As she wrestled with what had happened to her after her accident she found much help in the psalm we heard just now – psalm 139. It was for her a psalm which gave her space not to understand but still to find herself in the presence of a God who knows completely and ultimately who she is. However hard it may be for us to find meaning in the unforeseen suffering, the psalm makes it clear that God’s knowledge of us holds us with the tenderness of a parent, as though his knowing is with a smile breaking through seriousness.
In remembering Sarah in this way we are doing a very Christian thing. We are not trying to explain what has happened but seeking a way to mourn appropriately.

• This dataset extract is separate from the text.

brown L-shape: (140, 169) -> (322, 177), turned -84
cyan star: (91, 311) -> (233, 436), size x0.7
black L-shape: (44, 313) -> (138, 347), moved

We grieve, we remember and we find a way to speak that is not paralysed by sadness.
And we do this because – as Fr Jim put it in his last sermon here – underneath the fine robes of the risen Christ portrayed in that window above the altar where Sarah celebrated the Eucharist – underneath those robes Christ’s glorified body still bears the marks of his wounds. We, the living and the departed, are all part of the wounded body of Christ, we are all part of a fragile, costly, often tragically diminished body. And yet as members of that body we are enabled to be honest, to be angry, to be confused and doubting; but also we are enabled to see our wounds in the wounds of the risen Christ and to hear his voice speaking of Peace and sending us out to serve him as Sarah also faithfully served him; may she rest in peace. Amen.